Ямашев — он любил здешнюю публику, захаживал нередко, — мрачноватый и в первые минуты замкнутый, начинал усмехаться, подъезжал со стулом поближе к спорящим.
— В последнее время много пишут о судьбах молодежи, я вижу в романах протест, читаю о надеждах, но каких-то весьма смутных и неопределенных. То герои мечтают о гармонии, какою живет природа, то провозглашают основой счастья любовь. Но я не вижу почти социальной среды, в которой живет ваш герой, не чувствую динамики общественной жизни. А живут-то люди среди бедных и богатых, среди купли и продажи, среди конкретных носителей зла. Почему же ваши герои обращаются то к морским волнам, то к небу? И почему их недовольство никак не связывается с логикой развития социальной действительности?

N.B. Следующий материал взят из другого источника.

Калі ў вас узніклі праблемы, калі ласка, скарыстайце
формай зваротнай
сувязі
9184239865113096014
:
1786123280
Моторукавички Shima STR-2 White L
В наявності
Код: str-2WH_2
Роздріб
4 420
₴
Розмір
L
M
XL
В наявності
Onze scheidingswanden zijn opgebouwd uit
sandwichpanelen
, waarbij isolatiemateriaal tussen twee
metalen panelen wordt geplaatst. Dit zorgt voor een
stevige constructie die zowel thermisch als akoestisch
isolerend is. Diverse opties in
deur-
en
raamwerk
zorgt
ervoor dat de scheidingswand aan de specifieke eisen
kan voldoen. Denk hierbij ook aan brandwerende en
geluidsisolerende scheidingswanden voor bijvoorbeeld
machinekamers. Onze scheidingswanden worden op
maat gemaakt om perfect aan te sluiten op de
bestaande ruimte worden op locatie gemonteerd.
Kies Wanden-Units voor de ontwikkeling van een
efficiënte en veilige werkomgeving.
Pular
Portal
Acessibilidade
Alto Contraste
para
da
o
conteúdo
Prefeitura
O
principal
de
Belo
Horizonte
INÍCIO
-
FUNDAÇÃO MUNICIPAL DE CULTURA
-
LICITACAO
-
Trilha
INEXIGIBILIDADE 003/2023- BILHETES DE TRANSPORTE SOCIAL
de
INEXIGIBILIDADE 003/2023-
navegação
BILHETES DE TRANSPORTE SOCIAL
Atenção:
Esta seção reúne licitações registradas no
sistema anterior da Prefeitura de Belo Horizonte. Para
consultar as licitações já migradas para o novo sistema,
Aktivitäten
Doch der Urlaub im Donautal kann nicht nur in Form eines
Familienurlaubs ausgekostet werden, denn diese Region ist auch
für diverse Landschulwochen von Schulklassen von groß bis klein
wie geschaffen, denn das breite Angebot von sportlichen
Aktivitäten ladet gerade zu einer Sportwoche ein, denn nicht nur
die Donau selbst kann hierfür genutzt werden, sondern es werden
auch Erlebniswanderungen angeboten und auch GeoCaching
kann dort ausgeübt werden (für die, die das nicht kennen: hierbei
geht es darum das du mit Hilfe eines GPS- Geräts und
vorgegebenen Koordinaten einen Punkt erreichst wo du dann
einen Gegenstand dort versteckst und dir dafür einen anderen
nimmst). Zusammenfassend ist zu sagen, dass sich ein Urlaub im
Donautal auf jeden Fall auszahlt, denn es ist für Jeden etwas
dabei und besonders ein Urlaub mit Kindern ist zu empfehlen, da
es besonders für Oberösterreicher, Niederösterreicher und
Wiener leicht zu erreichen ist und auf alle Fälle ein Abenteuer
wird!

Галимджан Ибрагимов, автор рассказов, приехавший в Казань поступать в университет, самолюбиво возражал:
— Вы говорите — логика, законы общественного развития, ее закономерности… Но первое условие художественного творчества — способность воздействовать на чувства человека. Истинный поэт, несомненно, раб чувств. И, стало быть, у него мало общего с холодным рассудком и холодной логикой.
— Не значит ли это, — сощуривал насмешливо-сердитые глаза Ямашев, — не значит ли это, что поэту достаточно петь страдания, надежды и мечты? И не показывать путей к освобождению?
— Быть может, вы скажете еще п р и з ы в а т ь, как призывают брошюры и листовки?
— Кажется, я выражаюсь достаточно ясно: не петь, не оплакивать, а исследовать, анализировать жизнь с позиций исторического развития общества, нации, ее взаимосвязей с другими народами. Да вот вам пример — Горький с его романом «Мать».
— Но этот роман уступает его же лучшим вещам. А потом… у нас ведь нет сильного рабочего класса.
— А вот это ерунда! Заводчики-то как раз и говорят: мол, нет у нас рабочего класса и, следовательно, нет классовых противоречий в татарском обществе. И признают они только национальные интересы.